● Extract
━━━━━━━━━━━━━━━━━━━━━━━━━━━━━━
Factor analysis#
Factor analysis is a widely used probabilistic model for identifying low-rank structure in multivariate data as encoded in latent variables. It is very closely related to principal components analysis, and differs only in the prior distributions assumed for these latent variables. It is also a good example of a linear Gaussian model as it can be described entirely as a linear transformation of underlying Gaussian variates. For a high-level view of how factor analysis relates to other models, you can check out this diagram originally published by Ghahramani and Roweis.
Attention
This notebook uses libraries that are not PyMC dependencies and therefore need to be installed specifically to run this notebook. Open the dropdown below for extra guidance.
Extra dependencies install instructions
In order to run this notebook (either locally or on binder) you won’t only need a working PyMC installation with all optional dependencies, but also to install some extra dependencies. For advise on installing PyMC itself, please refer to Installation
You can install these dependencies with your preferred package manager, we provide as an example the pip and conda commands below.
$ pip install seaborn xarray-einstats
Note that if you want (or need) to install the packages from inside the notebook instead of the command line, you can install the packages by running a variation of the pip command:
import sys
!{sys.executable} -m pip install seaborn xarray-einstats
You should not run !pip install
as it might install the package in a different
environment and not be available from the Jupyter notebook even if installed.
Another alternative is using conda instead:
$ conda install seaborn xarray-einstats
when installing scientific python packages with conda, we recommend using conda forge
import arviz as az
import matplotlib
import numpy as np
import pymc as pm
import pytensor.tensor as pt
import scipy as sp
import seaborn as sns
import xarray as xr
from matplotlib import pyplot as plt
from matplotlib.lines import Line2D
from numpy.random import default_rng
from xarray_einstats import linalg
from xarray_einstats.stats import XrContinuousRV
print(f"Running on PyMC3 v{pm.__version__}")
Running on PyMC3 v4.0.0b6
%config InlineBackend.figure_format = 'retina'
az.style.use("arviz-darkgrid")
np.set_printoptions(precision=3, suppress=True)
RANDOM_SEED = 31415
rng = default_rng(RANDOM_SEED)
Simulated data generation#
To work through a few examples, we’ll first generate some data. The data will not follow the exact generative process assumed by the factor analysis model, as the latent variates will not be Gaussian. We’ll assume that we have an observed data set with \(N\) rows and \(d\) columns which are actually a noisy linear function of \(k_{true}\) latent variables.
n = 250
k_true = 4
d = 10
The next code cell generates the data via creating latent variable arrays M
and linear transformation Q
. Then, the matrix product \(QM\) is perturbed with additive Gaussian noise controlled by the variance parameter err_sd
.
━━━━━━━━━━━━━━━━━━━━━━━━━━━━━━
● Dataset excerpts
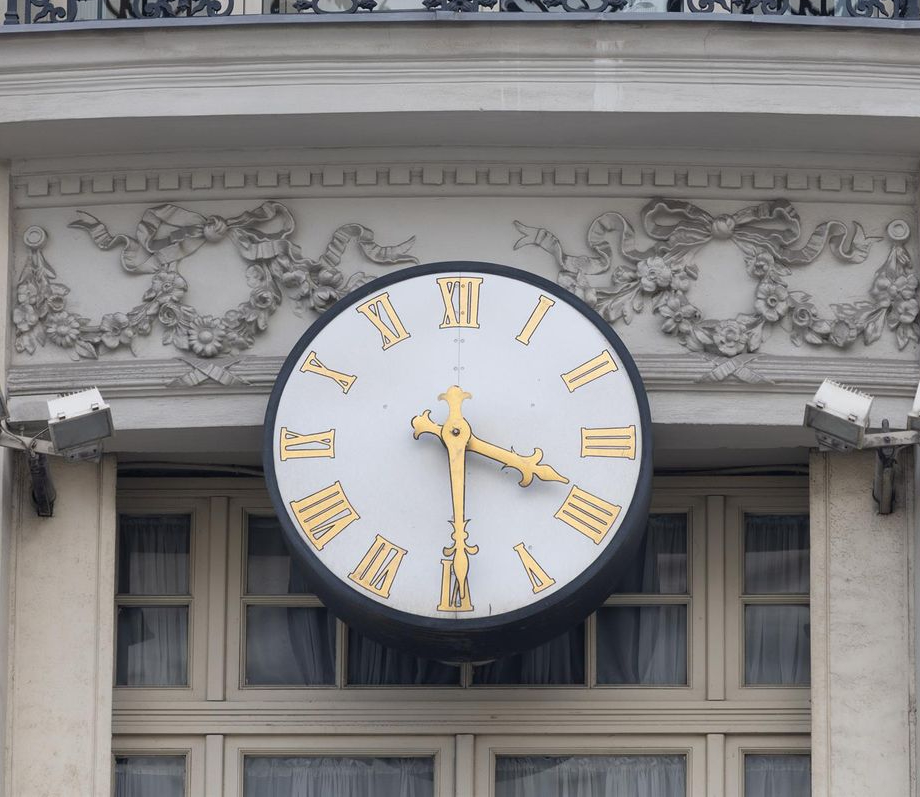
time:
━━━━━━━━━━━━━━━━━━━━━━━━━━━━━━
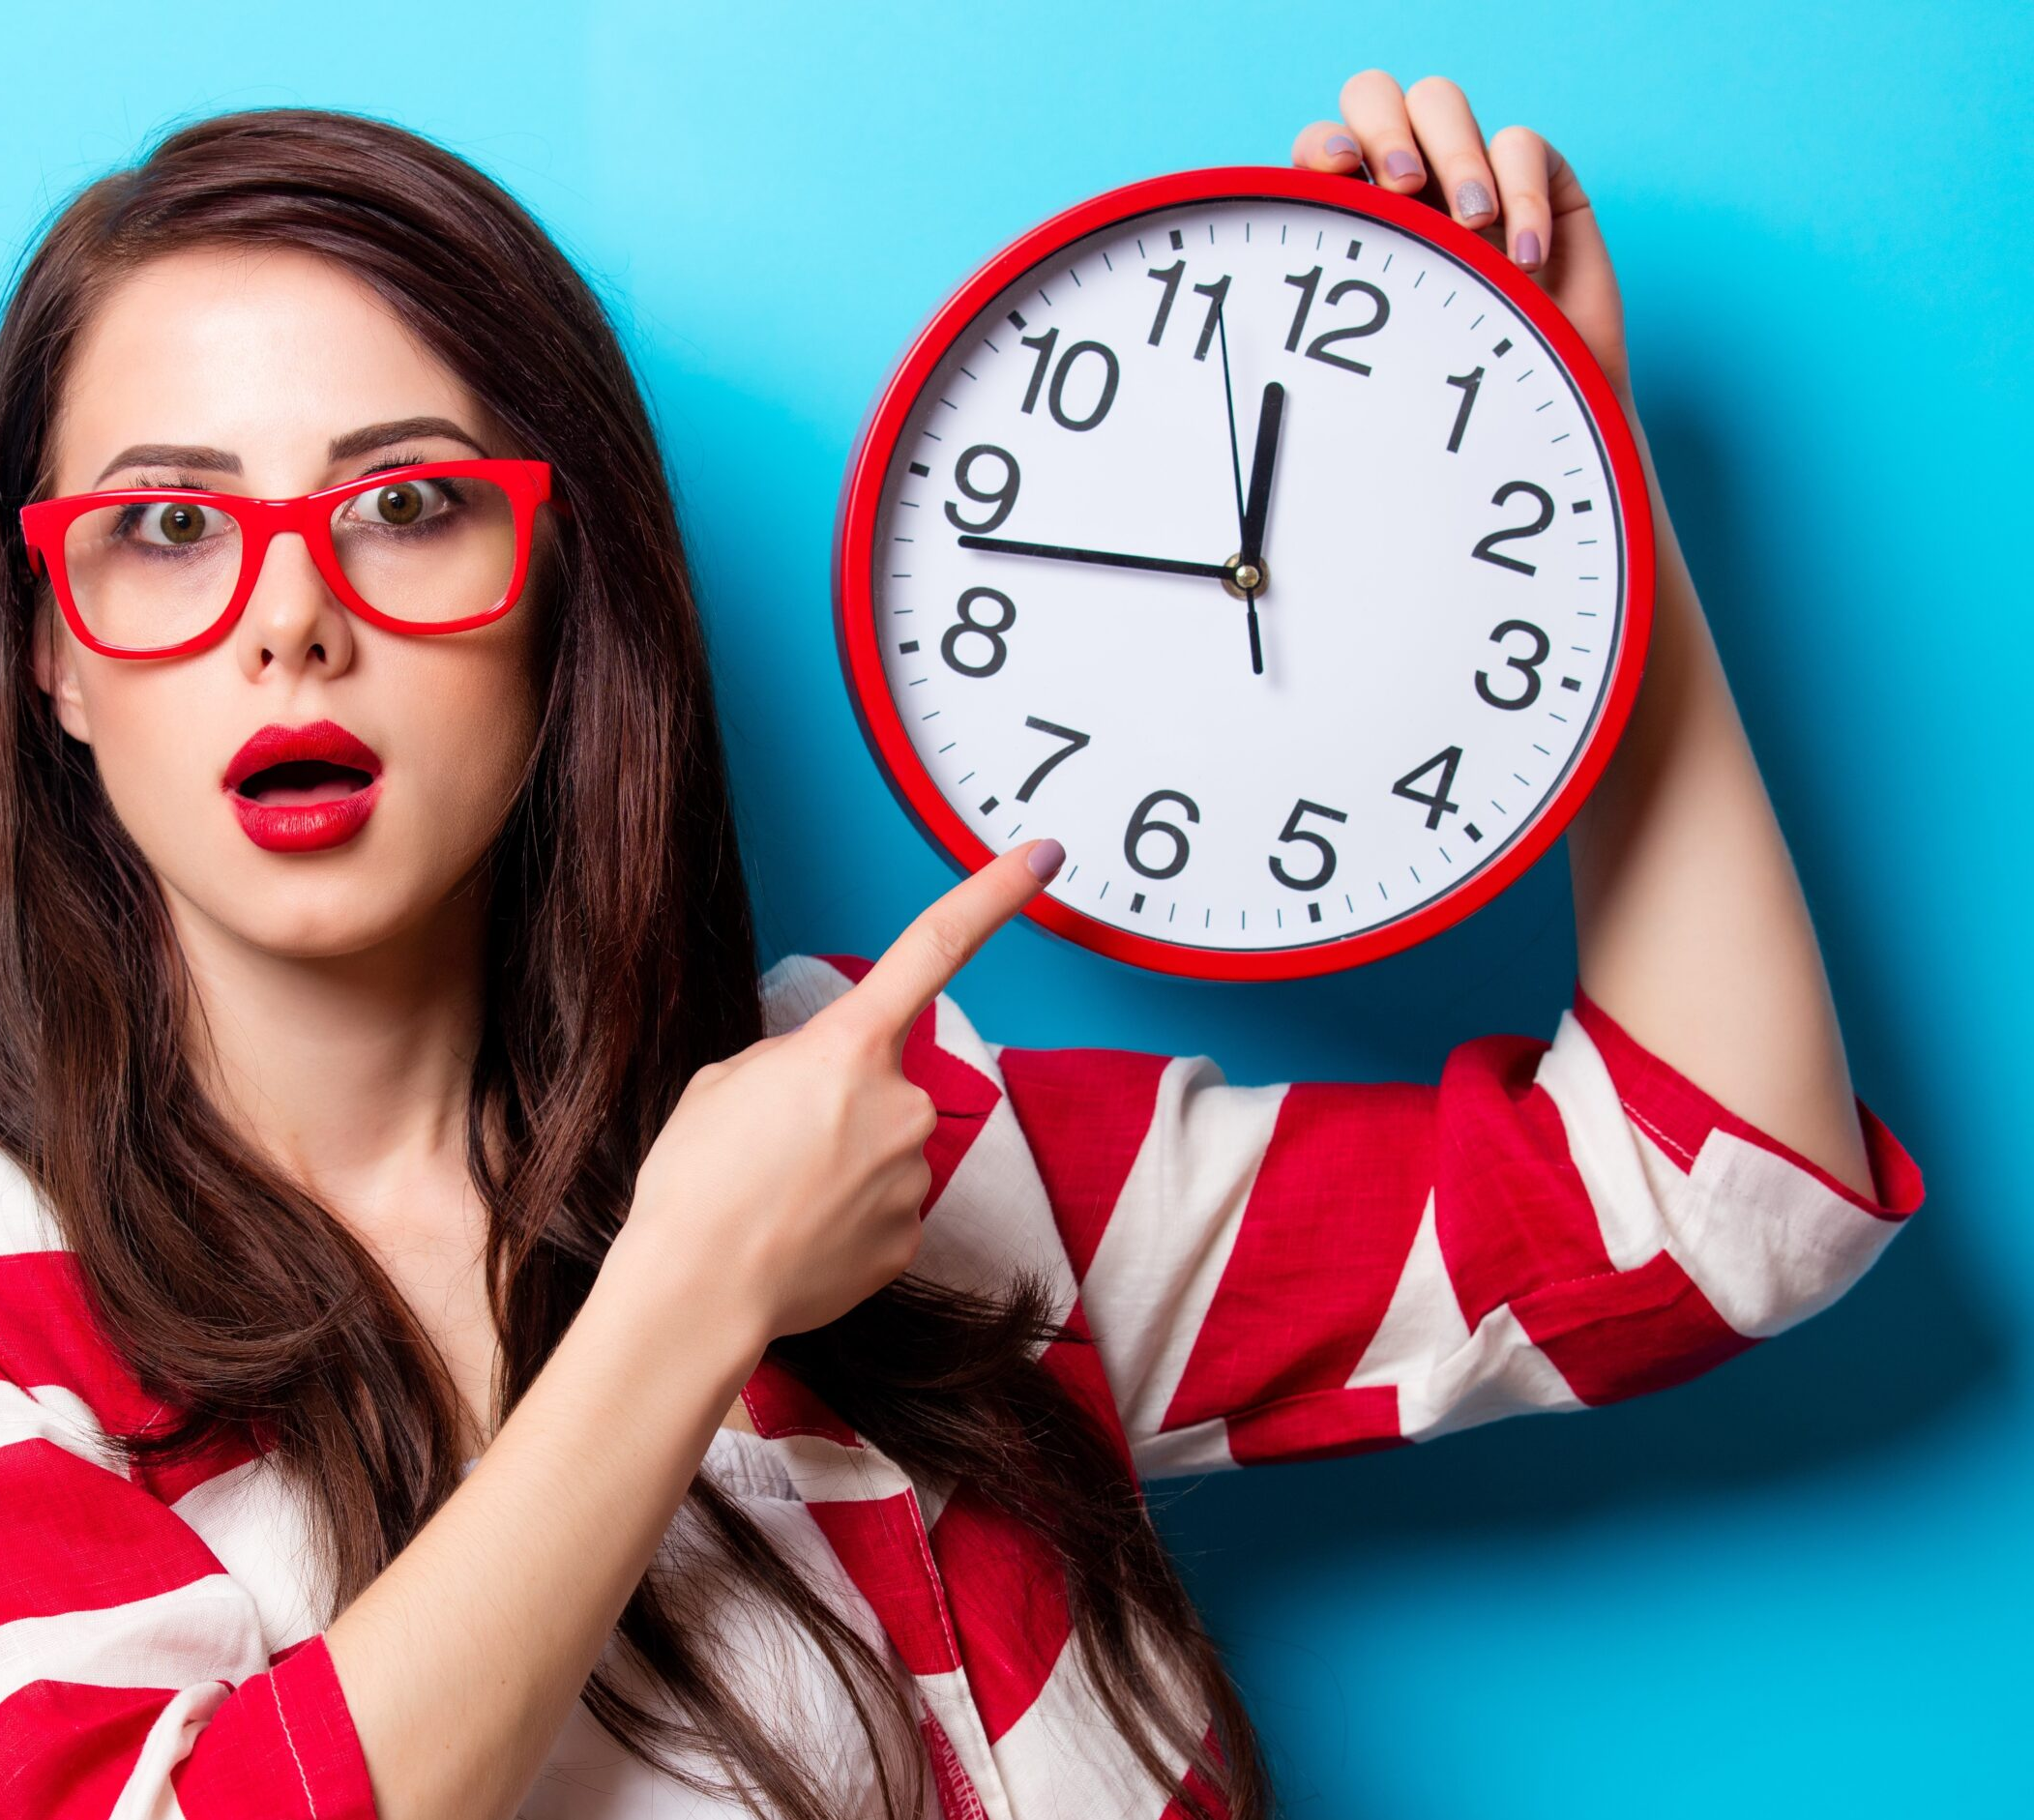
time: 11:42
━━━━━━━━━━━━━━━━━━━━━━━━━━━━━━
● Task directions
Answer these questions about the factor analysis page above:
(a) In what way does factor analysis differ from principal components analysis?
(b) What conda command does the page give for installing the extra dependencies?
(c) What values are assigned to n, k_true, and d?

● Result below
(a) It differs only in the prior distributions assumed for the latent variables.
(b) conda install seaborn xarray-einstats
(c) n is 250, k_true is 4, and d is 10.